Fakat oyunda ilerleme kaydedebilmek için bu görevleri kesinlikle tamamlamanız gerekiyor. Hatırlarsanız önceki oyunlarda hayatınızı yaşayabilmek için para kazanmanız ve dolayısıyla meslek sahibi olmanız gerekiyordu fakat bu mesleği karakterleriniz kendileri yapıyordu. Medieval’da ise her şey mesleğinizi ve işlerinizi yapmakla ilgili, yani önceki oyunlarda yapmaktan zevk aldığınız ve Sims’i Sims yapan şeyler ikinci plana atılmış.

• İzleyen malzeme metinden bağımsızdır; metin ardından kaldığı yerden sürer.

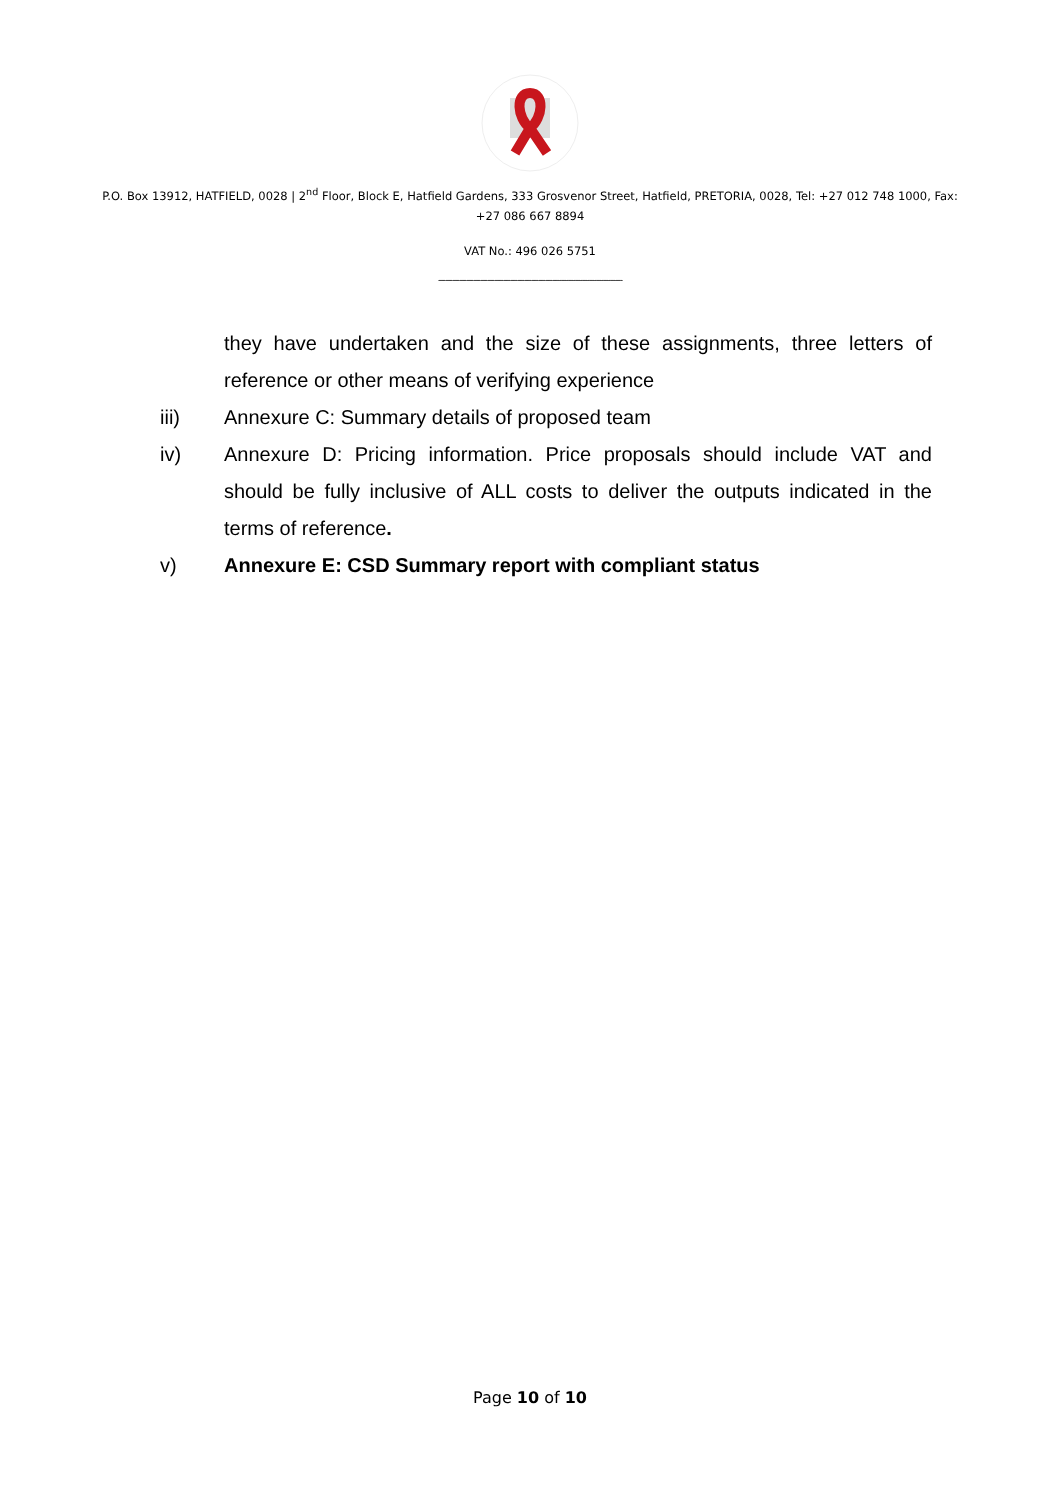P.O. Box 13912, HATFIELD, 0028 | 2<sup>nd</sup> Floor, Block E, Hatfield Gardens, 333 Grosvenor Street, Hatfield, PRETORIA, 0028, Tel: +27 012 748 1000, Fax: +27 086 667 8894
VAT No.: 496 026 5751
-------------------------------------------------------------------------------
they have undertaken and the size of these assignments, three letters of reference or other means of verifying experience
iii) Annexure C: Summary details of proposed team
iv) Annexure D: Pricing information. Price proposals should include VAT and should be fully inclusive of ALL costs to deliver the outputs indicated in the terms of reference.
v) Annexure E: CSD Summary report with compliant status
Page 10 of 10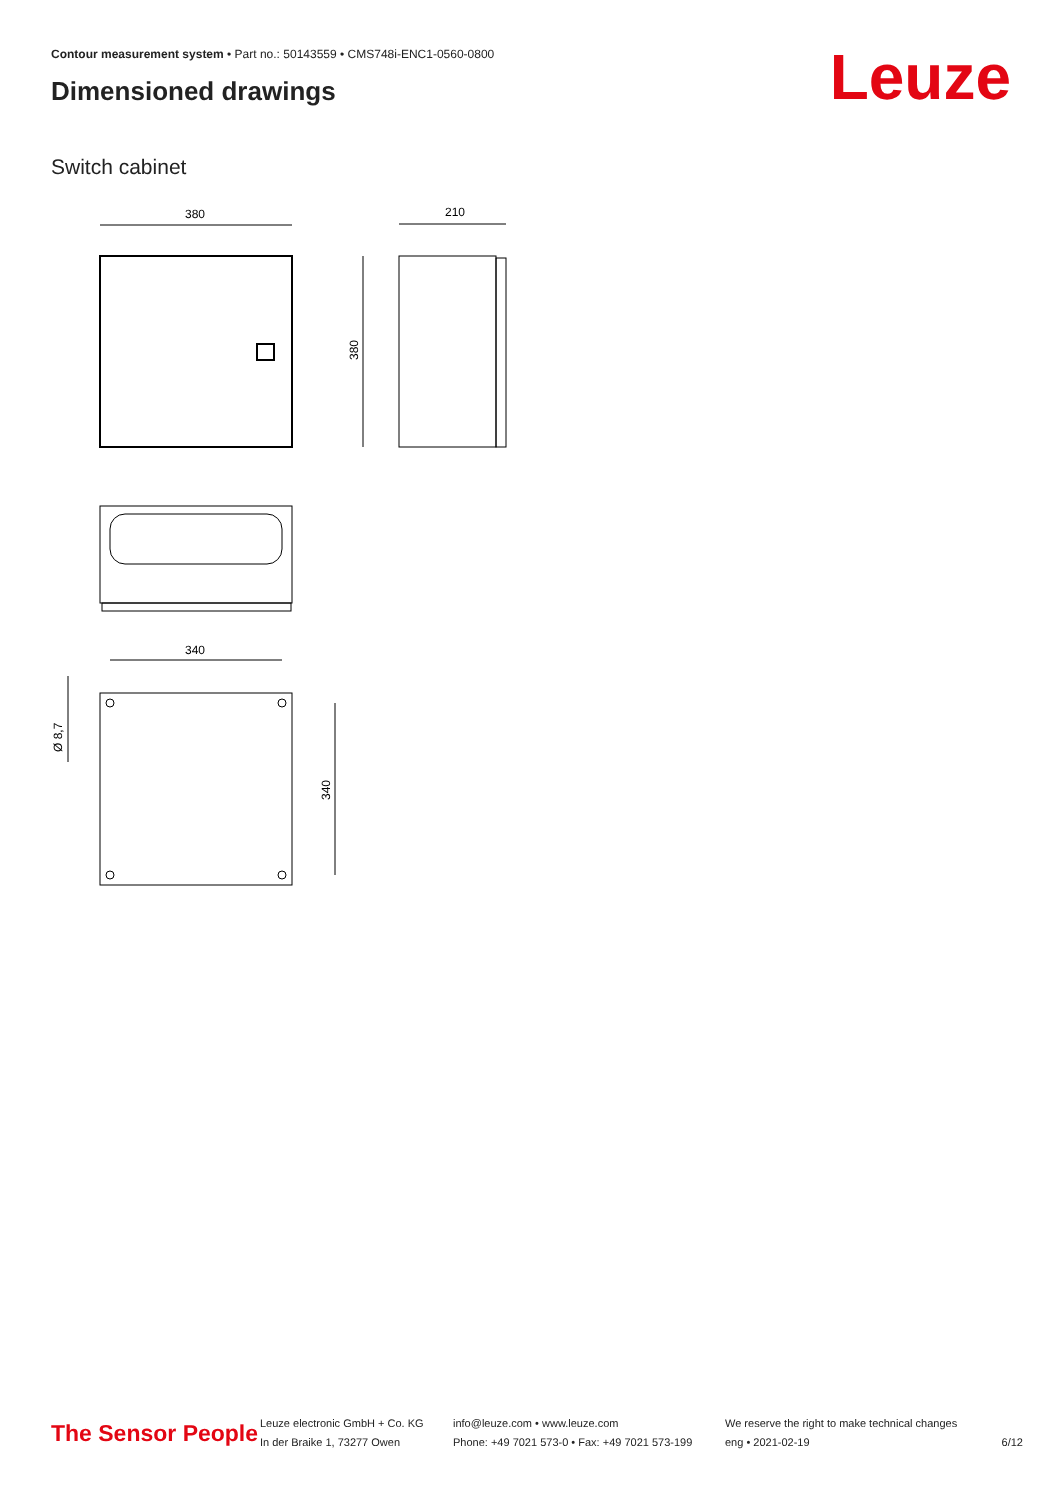Contour measurement system • Part no.: 50143559 • CMS748i-ENC1-0560-0800
Dimensioned drawings Leuze
Switch cabinet
380
210
380
340
340
Ø 8,7
The Sensor People
Leuze electronic GmbH + Co. KG
In der Braike 1, 73277 Owen
info@leuze.com • www.leuze.com
Phone: +49 7021 573-0 • Fax: +49 7021 573-199
We reserve the right to make technical changes
eng • 2021-02-19
6/12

Tüm görevlere yetişebilmeniz için temel ihtiyaçlardan sadece “Açlık” ve “Enerji”ye sahipsiniz. -
Kendini tekrar eden görev sistemini bir kenara bırakırsanız, Medieval’da sizi çok zengin bir içerik bekliyor. Yapabileceklerinizin çeşitliliğine bakılırsa, seriye eklenen yeni bir oyun (Ek paket olarak değil) olarak düşünebiliriz. Balık tutmak, rahiplerden biriyle insanları dine çekmek, tüccarla dış ülkelerle ticaret yapmak, büyücü ile yeni iksirler ve büyüler keşfetmek ve hekim ile hastalara teşhis koyup tedavi etmeye çalışmak oldukça eğlenceli ve espri dolu içerikler ile hazırlanmış oynanışlardan sadece bazıları. Fakat keşke Sim’lerin büyümesi ve yaşlanması da eklenseymiş diyebilirsiniz.
Artık yüzme havuzundan merdiveni silerek uğraşmanıza gerek yok, diğer Sim’leri öldürebiliyorsunuz.
Medieval’da The Sims 3’ün oyun motorunun aynısı kullanıldığı için görsel anlamda bir gelişme beklemeyin. Fakat bu aynı zamanda da The Sims 3’ü çalıştıran PC’lerde aynı performansı alacağınız anlamına geliyor. Grafiklerin kalitesi bir kenara bırakıldığında, tasarım olarak sizi Orta Çağ atmosferine sokmaya fazlasıyla yetecektir. Animasyonlar, çağa ayak uydura müzikler ve seslendirmeler ise zaten The Sims kalitesinde.
Medieval, ilginç ve yeni fikirlerin bir araya getirildiği bir konsept olmuş fakat sunacağı şeyler sizin fantezilerinizdeki Orta Çağ ile uyuşmayabilir. Hayalinizdeki kendinizi oluşturup, lüks ve başarılı bir hayat yaşayacağınız bir Sims beklemeyin. Yüzyıllarca önceye, daha tuvaletin bile keşfedilmediği bir döneme giderek daha önce edinmediğiniz bir Sims tecrübesi edineceksiniz. Maceradan maceraya koşmak yerine kendi hayatınızı yaşamak isteyenlerdenseniz kısa sürede sizi sıkabilir.